Print exactly the line with "Retrouver les limites de sa forêt" and every line after it, through the final line of the material below.

*** INFORMATION SUPPLIED Section Begins ***

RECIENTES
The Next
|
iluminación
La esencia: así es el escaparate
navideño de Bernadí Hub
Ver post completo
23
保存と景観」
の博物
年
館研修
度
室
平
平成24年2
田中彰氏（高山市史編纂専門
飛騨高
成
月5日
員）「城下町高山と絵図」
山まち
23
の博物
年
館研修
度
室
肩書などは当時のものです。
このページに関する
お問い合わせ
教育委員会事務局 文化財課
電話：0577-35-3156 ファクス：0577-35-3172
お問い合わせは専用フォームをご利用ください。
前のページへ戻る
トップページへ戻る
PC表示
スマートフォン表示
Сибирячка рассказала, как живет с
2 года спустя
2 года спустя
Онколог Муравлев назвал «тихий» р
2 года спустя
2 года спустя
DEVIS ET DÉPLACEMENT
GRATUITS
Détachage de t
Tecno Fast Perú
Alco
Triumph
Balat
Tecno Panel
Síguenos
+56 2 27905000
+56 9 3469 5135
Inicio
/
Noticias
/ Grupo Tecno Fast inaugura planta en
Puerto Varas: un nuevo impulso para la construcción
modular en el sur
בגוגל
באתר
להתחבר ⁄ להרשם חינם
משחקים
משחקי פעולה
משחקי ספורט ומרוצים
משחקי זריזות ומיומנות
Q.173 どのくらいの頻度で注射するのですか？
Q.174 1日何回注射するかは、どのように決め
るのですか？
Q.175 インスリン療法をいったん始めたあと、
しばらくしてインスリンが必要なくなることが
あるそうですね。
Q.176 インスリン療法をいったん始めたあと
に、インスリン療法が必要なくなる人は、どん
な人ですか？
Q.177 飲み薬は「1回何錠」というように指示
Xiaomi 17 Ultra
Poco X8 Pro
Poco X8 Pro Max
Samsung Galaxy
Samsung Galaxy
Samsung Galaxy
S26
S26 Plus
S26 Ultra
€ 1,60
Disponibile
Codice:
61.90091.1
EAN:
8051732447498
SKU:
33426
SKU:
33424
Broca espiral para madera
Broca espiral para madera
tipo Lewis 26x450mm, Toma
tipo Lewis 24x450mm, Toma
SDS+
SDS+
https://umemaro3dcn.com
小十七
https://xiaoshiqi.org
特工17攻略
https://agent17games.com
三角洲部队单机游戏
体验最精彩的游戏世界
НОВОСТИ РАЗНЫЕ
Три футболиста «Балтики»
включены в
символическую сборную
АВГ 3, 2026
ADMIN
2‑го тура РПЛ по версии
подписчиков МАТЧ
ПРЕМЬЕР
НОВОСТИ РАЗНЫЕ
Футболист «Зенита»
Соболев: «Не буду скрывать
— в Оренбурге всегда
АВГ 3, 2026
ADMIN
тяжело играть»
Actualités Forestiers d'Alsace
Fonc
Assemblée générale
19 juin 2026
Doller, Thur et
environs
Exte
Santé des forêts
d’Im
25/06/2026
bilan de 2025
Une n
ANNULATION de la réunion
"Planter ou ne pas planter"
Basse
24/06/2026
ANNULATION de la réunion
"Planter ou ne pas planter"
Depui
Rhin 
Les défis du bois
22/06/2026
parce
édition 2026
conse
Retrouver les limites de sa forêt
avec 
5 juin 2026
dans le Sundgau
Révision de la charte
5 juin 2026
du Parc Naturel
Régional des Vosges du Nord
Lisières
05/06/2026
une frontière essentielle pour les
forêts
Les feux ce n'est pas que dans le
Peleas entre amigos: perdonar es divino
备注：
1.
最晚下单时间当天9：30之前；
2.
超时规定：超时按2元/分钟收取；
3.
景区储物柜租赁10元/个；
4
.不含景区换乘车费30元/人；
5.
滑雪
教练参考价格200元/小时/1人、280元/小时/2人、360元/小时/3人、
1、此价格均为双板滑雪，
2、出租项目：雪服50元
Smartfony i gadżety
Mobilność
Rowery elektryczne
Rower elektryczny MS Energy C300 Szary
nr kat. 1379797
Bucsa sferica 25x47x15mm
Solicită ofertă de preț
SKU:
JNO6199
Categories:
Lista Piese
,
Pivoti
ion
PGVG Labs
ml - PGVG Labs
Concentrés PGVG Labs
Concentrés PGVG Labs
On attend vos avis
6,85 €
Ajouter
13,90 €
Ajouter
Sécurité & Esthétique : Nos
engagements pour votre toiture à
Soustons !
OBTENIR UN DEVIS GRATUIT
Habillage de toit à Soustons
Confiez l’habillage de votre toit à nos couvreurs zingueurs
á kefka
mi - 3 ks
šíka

*** INFORMATION SUPPLIED Section Ends ***

EXERCISE ANSWER:
Retrouver les limites de sa forêt
avec 
5 juin 2026
dans le Sundgau
Révision de la charte
5 juin 2026
du Parc Naturel
Régional des Vosges du Nord
Lisières
05/06/2026
une frontière essentielle pour les
forêts
Les feux ce n'est pas que dans le
Peleas entre amigos: perdonar es divino
备注：
1.
最晚下单时间当天9：30之前；
2.
超时规定：超时按2元/分钟收取；
3.
景区储物柜租赁10元/个；
4
.不含景区换乘车费30元/人；
5.
滑雪
教练参考价格200元/小时/1人、280元/小时/2人、360元/小时/3人、
1、此价格均为双板滑雪，
2、出租项目：雪服50元
Smartfony i gadżety
Mobilność
Rowery elektryczne
Rower elektryczny MS Energy C300 Szary
nr kat. 1379797
Bucsa sferica 25x47x15mm
Solicită ofertă de preț
SKU:
JNO6199
Categories:
Lista Piese
,
Pivoti
ion
PGVG Labs
ml - PGVG Labs
Concentrés PGVG Labs
Concentrés PGVG Labs
On attend vos avis
6,85 €
Ajouter
13,90 €
Ajouter
Sécurité & Esthétique : Nos
engagements pour votre toiture à
Soustons !
OBTENIR UN DEVIS GRATUIT
Habillage de toit à Soustons
Confiez l’habillage de votre toit à nos couvreurs zingueurs
á kefka
mi - 3 ks
šíka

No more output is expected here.